While lawmakers have often objected to Trump’s ambassador nominees, several congressional aides said it is unusual for Democrats on the committee that reviews such nominations to appeal directly to Trump’s inner circle. The letter is likely to ramp up public pressure on the administration, though the White House in a statement to Foreign Policy praised Macgregor and his qualifications for the post, including his expertise in German history and language and past postings in the country during his time in the Army. 

Earlier this month, CNN’s KFile team outlined statements Macgregor made in dozens of interviews and written pieces in which he denigrated immigrants and refugees. Macgregor called refugees fleeing war in the Middle East to Germany “unwanted Muslim invaders” and in 2016 wrote a blog post urging the shooting of migrants crossing illegally at the U.S.-Mexico border to curb immigration. 

“Once it becomes clear that Central Americans AND Mexicans [and other illegals], are NOT going to survive an attempt to enter the US, and will be LUCKY if they are turned back rather than killed in the attempt to violate US sovereign borders, the flow will diminish substantially,” he wrote. (Brackets are original to his post.) 

Macgregor’s nomination drew fire from Jewish groups, including the Anti-Defamation League (ADL) and American Jewish Committee (AJC), for “incendiary comments over the years about the German government, Germany’s confrontation with its Nazi past.”

“There’s sort of a sick mentality that says that generations after generations must atone sins of what happened in 13 years of German history and ignore the other 1,500 years of Germany,” Macgregor said in a 2018 interview on the Conservative Commandos radio show.

In his letter, Menendez wrote: “I share the concerns of AJC and the ADL and find it abhorrent that this Administration would associate itself with these views by nominating such an individual.” 

Colonel Macgregor is enormously qualified to serve as the United States Ambassador to Germany,” White House spokesman Judd Deere said in response. He is an expert in German history and language, lived in Germany when he was a student and a cadet, and served in West Germany during the Cold War. While the Swamp may feel threatened by President Trump’s nominee, who believes strongly in putting America first, the White House wants to see this critical diplomatic post filled without delay.

Like the president, Macgregor is skeptical of the value of the NATO alliance. He referred to the alliance in a 2019 op-ed as “a zombie.”

Macgregor served in NATO during the 1999 campaign in Kosovo. A White House press statement announcing his nomination on July 27 described him as “the recipient of numerous awards from his military service, including the bronze star with ‘V’ device for valor for his leadership under fire.”
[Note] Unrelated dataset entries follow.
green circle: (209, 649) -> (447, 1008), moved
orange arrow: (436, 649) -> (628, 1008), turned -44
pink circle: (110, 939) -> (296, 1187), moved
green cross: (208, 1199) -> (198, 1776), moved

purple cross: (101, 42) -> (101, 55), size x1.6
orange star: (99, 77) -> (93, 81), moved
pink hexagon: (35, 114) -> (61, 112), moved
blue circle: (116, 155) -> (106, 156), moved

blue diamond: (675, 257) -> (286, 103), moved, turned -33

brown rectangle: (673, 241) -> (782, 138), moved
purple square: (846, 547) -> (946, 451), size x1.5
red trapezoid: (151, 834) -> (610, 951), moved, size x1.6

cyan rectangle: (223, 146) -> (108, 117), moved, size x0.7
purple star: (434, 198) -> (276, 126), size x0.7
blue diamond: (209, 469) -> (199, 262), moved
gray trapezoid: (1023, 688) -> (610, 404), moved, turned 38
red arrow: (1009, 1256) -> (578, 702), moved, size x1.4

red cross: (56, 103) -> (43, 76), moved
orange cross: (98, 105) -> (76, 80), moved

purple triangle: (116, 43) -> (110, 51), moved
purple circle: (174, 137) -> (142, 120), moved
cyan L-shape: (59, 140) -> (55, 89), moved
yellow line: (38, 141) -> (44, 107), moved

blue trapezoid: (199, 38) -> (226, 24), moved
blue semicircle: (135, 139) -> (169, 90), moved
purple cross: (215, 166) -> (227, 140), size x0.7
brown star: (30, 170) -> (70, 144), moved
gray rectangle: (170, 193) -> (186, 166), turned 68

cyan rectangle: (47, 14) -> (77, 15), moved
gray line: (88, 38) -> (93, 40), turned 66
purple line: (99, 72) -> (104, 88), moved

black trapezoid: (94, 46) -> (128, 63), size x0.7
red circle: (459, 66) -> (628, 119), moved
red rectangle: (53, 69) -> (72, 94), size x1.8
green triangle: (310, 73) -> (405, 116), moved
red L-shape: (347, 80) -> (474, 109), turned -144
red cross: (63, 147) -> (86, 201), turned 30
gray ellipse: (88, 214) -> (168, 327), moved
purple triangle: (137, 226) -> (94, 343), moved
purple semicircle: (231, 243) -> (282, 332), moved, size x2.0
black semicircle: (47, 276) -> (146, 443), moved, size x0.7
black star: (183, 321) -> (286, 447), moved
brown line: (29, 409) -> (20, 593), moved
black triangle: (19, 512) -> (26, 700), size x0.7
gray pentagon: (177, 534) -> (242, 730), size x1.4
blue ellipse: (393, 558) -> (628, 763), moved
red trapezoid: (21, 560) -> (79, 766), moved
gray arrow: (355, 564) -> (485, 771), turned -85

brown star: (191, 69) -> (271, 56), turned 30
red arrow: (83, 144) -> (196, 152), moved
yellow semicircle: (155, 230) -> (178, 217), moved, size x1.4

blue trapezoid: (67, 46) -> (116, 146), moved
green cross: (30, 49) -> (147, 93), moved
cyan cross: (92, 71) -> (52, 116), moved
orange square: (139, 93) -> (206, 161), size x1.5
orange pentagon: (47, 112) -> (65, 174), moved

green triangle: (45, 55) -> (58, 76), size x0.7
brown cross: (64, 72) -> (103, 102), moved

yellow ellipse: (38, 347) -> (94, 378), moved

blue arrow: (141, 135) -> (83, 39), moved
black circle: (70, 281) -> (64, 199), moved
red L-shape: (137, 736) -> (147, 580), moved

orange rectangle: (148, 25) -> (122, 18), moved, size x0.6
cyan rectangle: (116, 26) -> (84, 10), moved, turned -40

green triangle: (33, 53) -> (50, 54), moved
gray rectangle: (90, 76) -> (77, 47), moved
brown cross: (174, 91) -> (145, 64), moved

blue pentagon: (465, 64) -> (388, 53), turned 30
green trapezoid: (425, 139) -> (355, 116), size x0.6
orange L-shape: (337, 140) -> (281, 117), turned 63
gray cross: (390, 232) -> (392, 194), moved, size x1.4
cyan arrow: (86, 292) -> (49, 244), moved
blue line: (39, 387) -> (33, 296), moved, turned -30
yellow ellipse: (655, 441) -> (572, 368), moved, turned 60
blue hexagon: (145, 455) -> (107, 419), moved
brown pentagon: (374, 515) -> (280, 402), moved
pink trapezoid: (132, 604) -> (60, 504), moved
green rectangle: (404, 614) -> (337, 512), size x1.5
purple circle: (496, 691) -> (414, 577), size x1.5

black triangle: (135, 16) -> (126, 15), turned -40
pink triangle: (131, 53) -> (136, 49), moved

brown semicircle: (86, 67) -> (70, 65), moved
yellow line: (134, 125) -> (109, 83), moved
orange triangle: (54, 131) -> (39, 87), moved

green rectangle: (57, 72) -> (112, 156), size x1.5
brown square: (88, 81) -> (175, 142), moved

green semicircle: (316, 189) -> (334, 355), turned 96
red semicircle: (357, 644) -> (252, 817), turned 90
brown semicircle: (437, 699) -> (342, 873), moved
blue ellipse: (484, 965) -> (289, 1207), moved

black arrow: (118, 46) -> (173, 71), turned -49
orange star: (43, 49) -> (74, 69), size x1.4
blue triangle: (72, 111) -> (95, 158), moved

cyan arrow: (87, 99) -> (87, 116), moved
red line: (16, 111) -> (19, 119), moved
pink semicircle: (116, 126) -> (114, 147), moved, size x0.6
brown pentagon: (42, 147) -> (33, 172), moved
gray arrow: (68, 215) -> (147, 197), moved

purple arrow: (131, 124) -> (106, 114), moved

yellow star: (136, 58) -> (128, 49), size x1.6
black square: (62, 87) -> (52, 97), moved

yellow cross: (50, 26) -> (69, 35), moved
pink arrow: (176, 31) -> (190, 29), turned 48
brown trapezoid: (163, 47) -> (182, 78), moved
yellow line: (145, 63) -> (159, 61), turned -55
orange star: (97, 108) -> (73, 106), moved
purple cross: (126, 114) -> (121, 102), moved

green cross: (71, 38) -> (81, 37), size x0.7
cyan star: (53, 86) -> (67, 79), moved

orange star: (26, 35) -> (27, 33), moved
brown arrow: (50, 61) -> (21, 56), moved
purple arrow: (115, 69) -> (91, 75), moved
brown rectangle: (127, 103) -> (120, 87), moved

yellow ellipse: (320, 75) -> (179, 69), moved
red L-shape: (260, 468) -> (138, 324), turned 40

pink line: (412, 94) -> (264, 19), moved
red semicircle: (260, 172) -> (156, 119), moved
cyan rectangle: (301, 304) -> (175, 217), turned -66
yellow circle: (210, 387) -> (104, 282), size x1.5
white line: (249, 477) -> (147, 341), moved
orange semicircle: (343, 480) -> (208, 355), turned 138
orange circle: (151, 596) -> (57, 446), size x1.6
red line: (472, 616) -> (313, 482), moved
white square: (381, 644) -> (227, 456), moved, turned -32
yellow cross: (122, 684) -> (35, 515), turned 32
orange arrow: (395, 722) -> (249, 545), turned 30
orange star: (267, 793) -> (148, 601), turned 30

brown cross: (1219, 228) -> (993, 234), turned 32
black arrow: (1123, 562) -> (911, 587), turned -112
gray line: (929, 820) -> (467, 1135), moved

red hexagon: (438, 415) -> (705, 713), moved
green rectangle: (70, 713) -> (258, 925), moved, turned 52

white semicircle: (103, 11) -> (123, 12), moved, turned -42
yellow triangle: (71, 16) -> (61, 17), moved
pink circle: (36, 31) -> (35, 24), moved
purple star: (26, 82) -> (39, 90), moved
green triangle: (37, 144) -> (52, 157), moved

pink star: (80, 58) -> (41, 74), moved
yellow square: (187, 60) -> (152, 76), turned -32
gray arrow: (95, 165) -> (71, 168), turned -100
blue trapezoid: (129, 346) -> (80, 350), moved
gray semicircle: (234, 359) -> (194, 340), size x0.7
In outlining his criticisms of Macgregor, Menendez also cited an interview the former Army officer gave the Russian state-backed media outlet RT in 2014, in which he said parts of eastern Ukraine should be allowed to join Russia in the wake of the Kremlin’s illegal annexation of Crimea and invasion of eastern Ukraine—a view that contradicts official U.S. and European Union policy.

“Do you, if you are living in Eastern Ukraine, want to join Russia, which appears to be the popular sentiment? If so, they should be allowed to join Russia. And at the same time, what emerges from this process up in the West and in the North, which is truly Ukrainian in terms of culture, language, history, religion, so forth, they should be allowed to have a sovereign independent Ukrainian state,” Macgregor said.

In his letter, Menendez wrote: “Despite President Trump’s affinity for President Putin, these views do not reflect longstanding U.S. policy on Ukraine and would be rejected by a strong majority of United States Senators.” 

Update, Aug. 31, 2020: This article was updated to include comment from a White House spokesman.